Apa artinya itu untuk kripto?


Kripto sering bergerak sebagai aset berisiko tinggi. Ketika saham naik, dan selera investor membaik, sebagian dari likuiditas masuk ke Bitcoin dan altcoin. Tetapi ketika kepanikan dimulai di Wall Street, investor keluar dari posisi berisiko dengan cepat, dan kita mungkin melihat tekanan instan pada kripto.


Jika tekanan di saham AS berlanjut, Bitcoin mungkin terkena dampak lebih dulu, lalu altcoin dengan lebih besar. Biasanya, dalam waktu ketakutan, koin kecil lebih rentan karena likuiditas melarikan diri ke aset yang lebih besar atau ke dolar dan obligasi.

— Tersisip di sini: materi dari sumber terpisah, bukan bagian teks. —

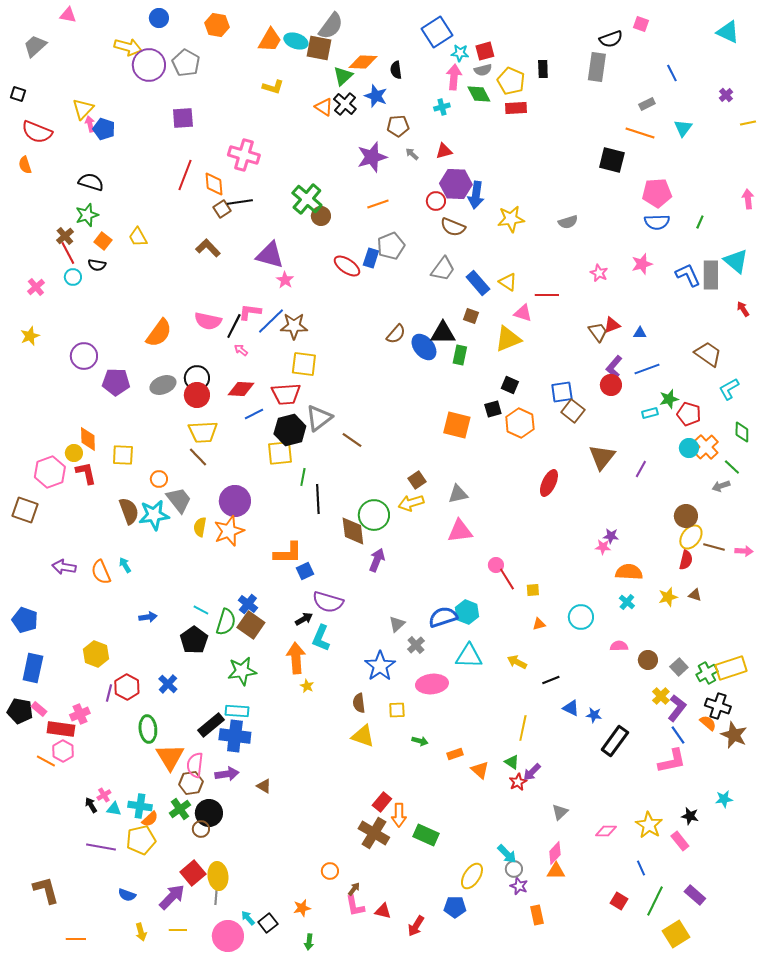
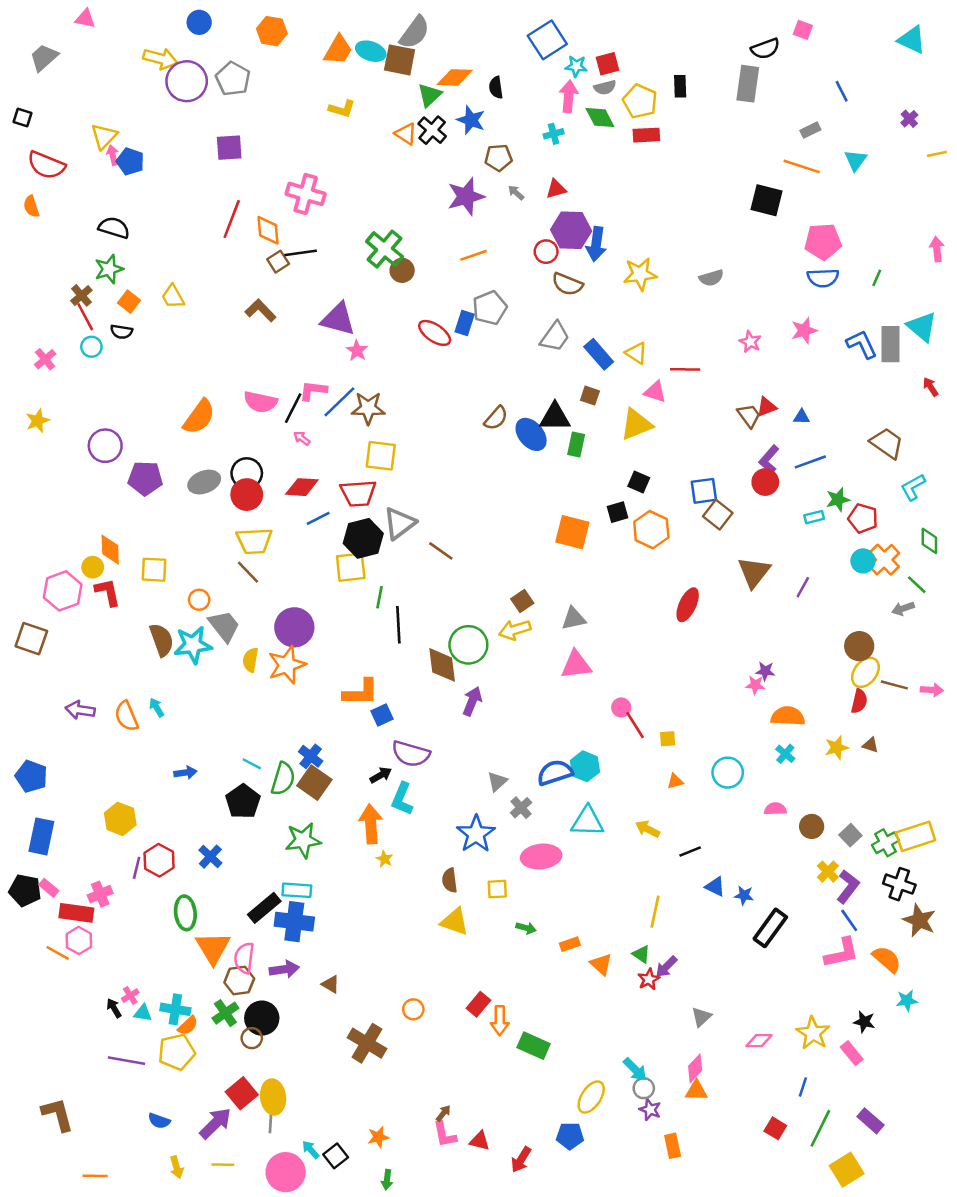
orange semicircle: (708, 723) -> (887, 959), moved, size x1.4
brown cross: (374, 833) -> (367, 1043), moved
blue line: (641, 868) -> (803, 1087), turned 42
orange circle: (330, 871) -> (413, 1009), moved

Jika pasar tenang dengan cepat, gelombang penurunan bisa berubah menjadi peluang beli jangka pendek, terutama jika Bitcoin tetap di atas level support penting dan tidak ada likuidasi besar di pasar futures.

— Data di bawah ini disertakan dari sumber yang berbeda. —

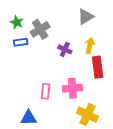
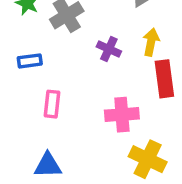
blue rectangle: (21, 42) -> (30, 61), moved
pink rectangle: (46, 91) -> (52, 104), moved

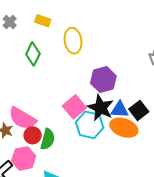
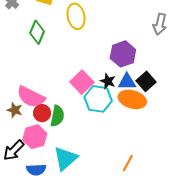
purple hexagon: (103, 80) -> (123, 54), moved
black star: (101, 108) -> (108, 81), size x0.6

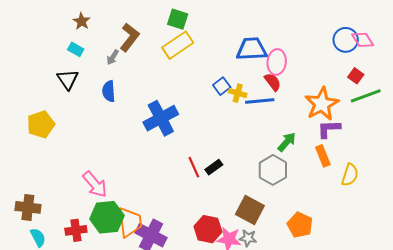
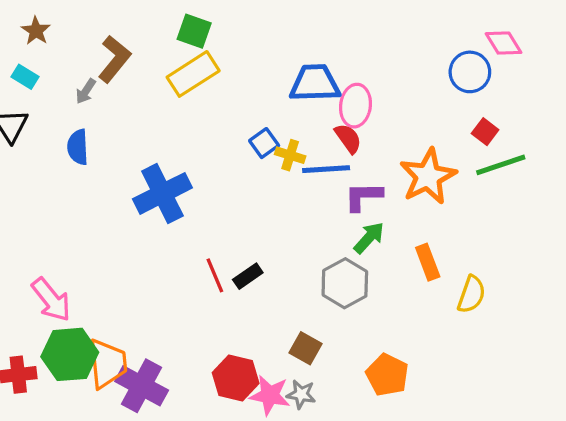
pink diamond: (363, 40) -> (504, 43), moved
purple L-shape: (329, 129) -> (363, 196), moved
brown square: (250, 210) -> (305, 348), size x0.7

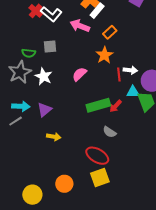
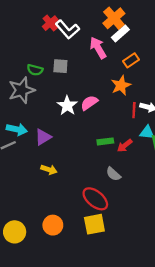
pink arrow: (80, 26) -> (98, 48), turned 30
white star: (43, 76) -> (67, 106), moved
green rectangle: (98, 105) -> (105, 141), size x0.6

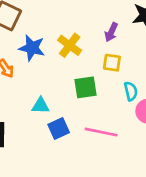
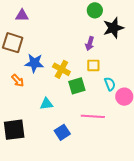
yellow cross: (70, 45) -> (61, 69), moved
blue square: (59, 129) -> (62, 132), moved

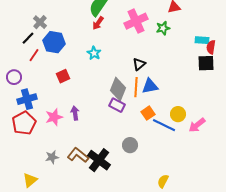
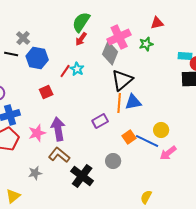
black line: (28, 38) -> (11, 54), turned 56
red line: (34, 55) -> (65, 71), moved
black triangle: (139, 64) -> (122, 80), size x1.6
gray diamond: (118, 89) -> (110, 53), moved
purple rectangle: (117, 105) -> (100, 121), turned -56
purple arrow: (75, 113) -> (58, 129), size x1.6
orange square: (148, 113) -> (129, 137), moved
pink arrow: (197, 125) -> (168, 153), moved
brown L-shape: (78, 155) -> (59, 155), moved

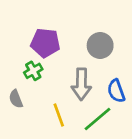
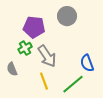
gray circle: (100, 45) -> (67, 16), moved
gray arrow: (81, 84) -> (47, 56), moved, turned -35

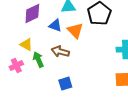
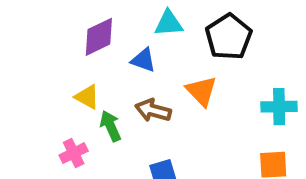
orange triangle: (75, 31) -> (202, 91), moved
pink cross: (16, 66) -> (74, 153), moved

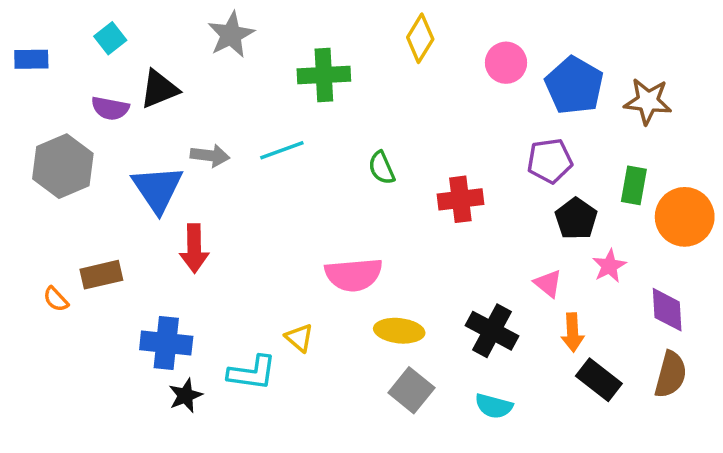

Mengapa investor takut sekarang?


Ketakutan saat ini tidak datang dari satu alasan saja. Ada beberapa faktor yang menekan pasar secara bersamaan:


The Fed masih menjadi fokus, karena setiap penundaan dalam pemotongan suku bunga menekan saham dan kripto. Selain itu, kenaikan imbal hasil obligasi membuat investor lebih suka pada aset dengan risiko lebih rendah. Ditambah lagi, setiap kelemahan di saham teknologi atau pembengkakan dalam penilaian kecerdasan buatan bisa membuka jalan untuk gelombang penjualan yang luas.


Bahkan platform trading besar seperti Charles Schwab terus memperingatkan bahwa produk kripto berisiko tinggi dan bisa sangat volatil, ini mencerminkan sifat pasar ketika sentimen berubah dengan cepat.


skenario positif


Jika gelombang penjualan hanya merupakan kepanikan awal, kita mungkin melihat rebound cepat di saham, terutama jika likuiditas masuk pada harga rendah. Dalam kasus ini, Bitcoin dan altcoin mungkin mendapatkan manfaat dari kembalinya selera risiko.

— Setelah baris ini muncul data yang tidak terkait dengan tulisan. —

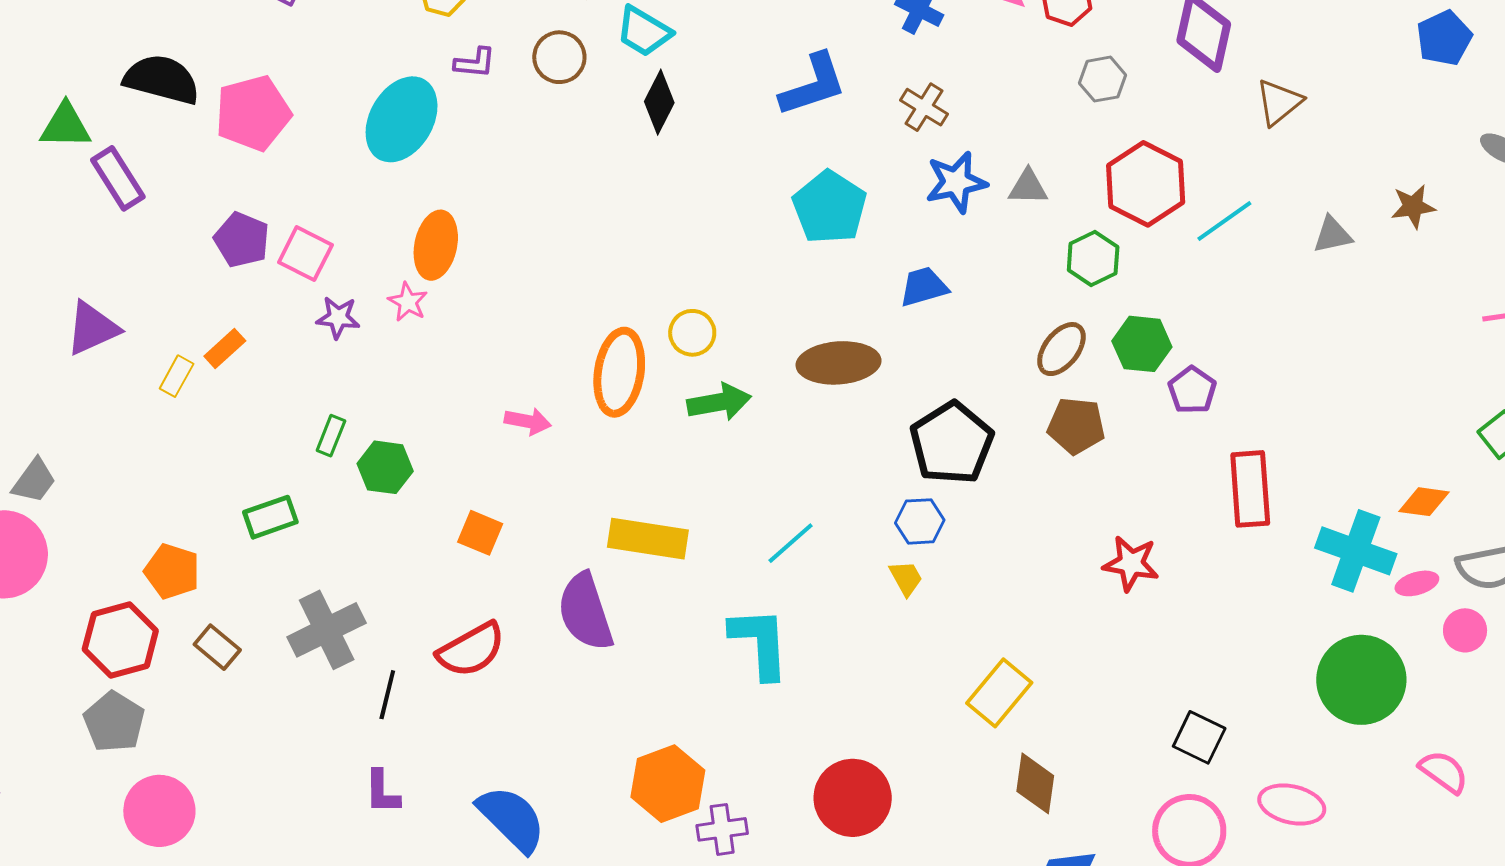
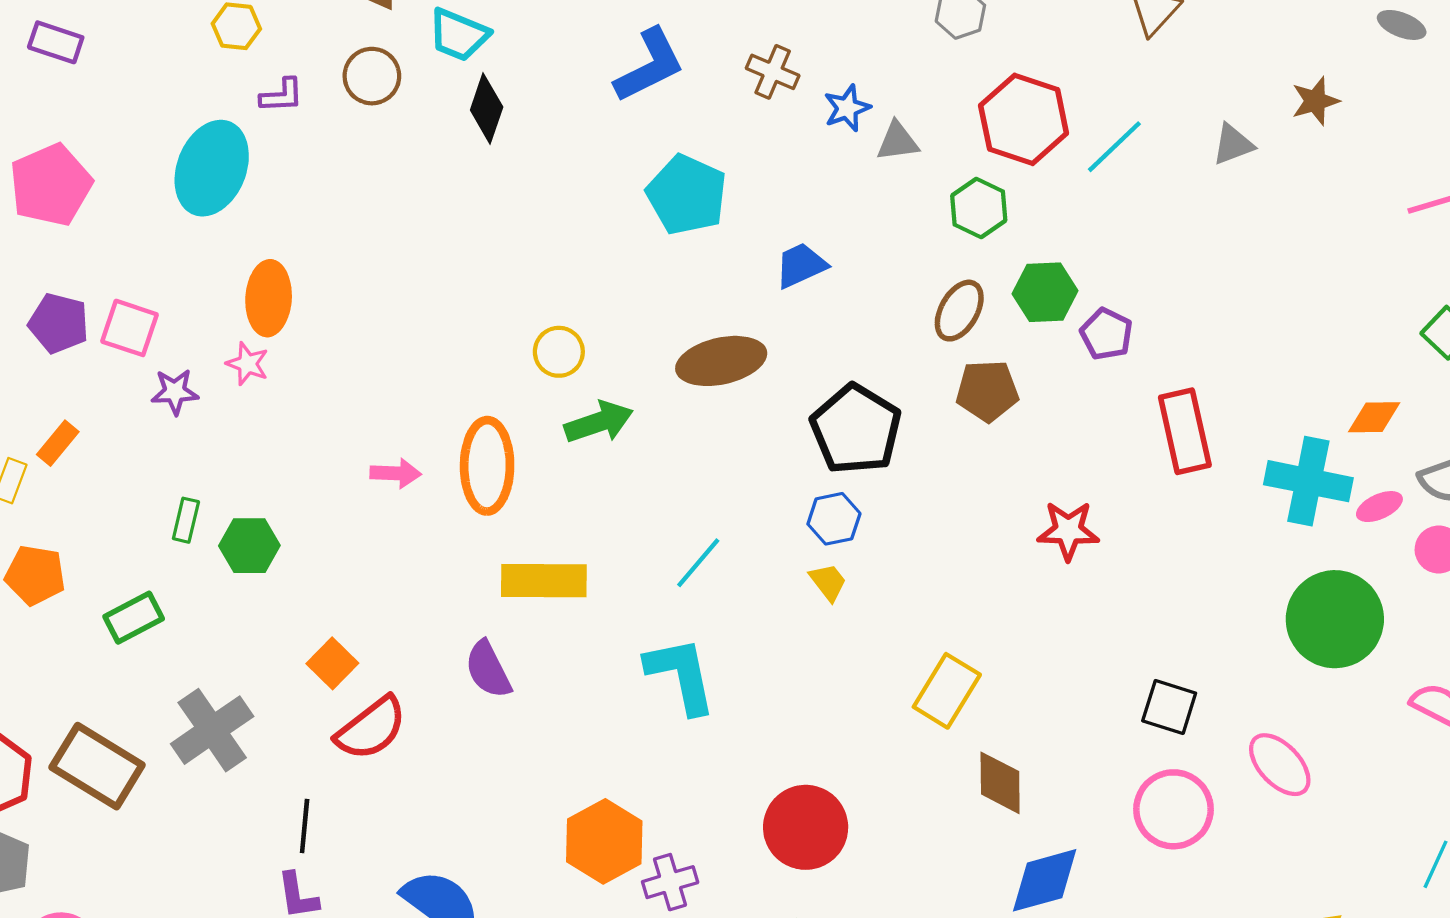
blue star: (956, 182) -> (847, 108), moved, size x0.7
orange ellipse: (619, 372) -> (487, 466), moved
orange square: (480, 533) -> (332, 663), moved, turned 30
orange pentagon: (172, 571) -> (35, 575), moved
purple semicircle: (585, 612) -> (488, 669), size x0.7
brown rectangle: (217, 647) -> (97, 766), size x1.8
black line: (387, 695) -> (305, 826), moved
pink ellipse: (1292, 805) -> (1280, 765), turned 42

Skenario positif untuk kripto dimulai ketika Bitcoin berhenti jatuh, menunjukkan volume pembelian yang kuat, dan koin besar seperti Ethereum dan XRP mulai pulih bersama pasar secara umum.


skenario negatif


Jika gelombang penjualan berubah menjadi penurunan berkelanjutan sepanjang sesi, dan indikator AS mulai menembus level support penting, ketakutan bisa dengan kuat menjalar ke kripto. Dalam skenario ini, kita mungkin melihat penurunan pada altcoin lebih besar dari Bitcoin, karena investor biasanya menjual aset yang lebih lemah terlebih dahulu.


Yang paling berbahaya adalah jika gelombang penjualan disertai dengan kenaikan dolar atau imbal hasil obligasi. Saat itu, tekanan menjadi berlipat ganda: penurunan selera risiko di satu sisi, dan pengetatan finansial tidak langsung di sisi lain.


kesimpulan


Apa yang terjadi di pasar bukan hanya angka besar di judul. “Hilang 500 miliar dolar” mungkin merupakan ungkapan tentang besarnya ketakutan, tetapi itu tidak cukup untuk menilai arah pasar. Yang paling penting adalah: Apakah penjualan berlanjut? Apakah kerugian meluas? Apakah likuiditas masuk untuk membeli? Dan apakah Bitcoin dapat bertahan di bawah tekanan?


Pasar kini di persimpangan jalan:

Jika kepanikan mereda, ini bisa menjadi guncangan sebelum rebound yang kuat.

Dan jika penjualan berlanjut, kita mungkin berada di awal koreksi yang lebih dalam di saham dan kripto.


Pada tahap ini, bukan orang yang mengejar headline yang menang, tetapi mereka yang mengamati likuiditas, level support, dan pergerakan Bitcoin saat pembukaan dan penutupan Wall Street.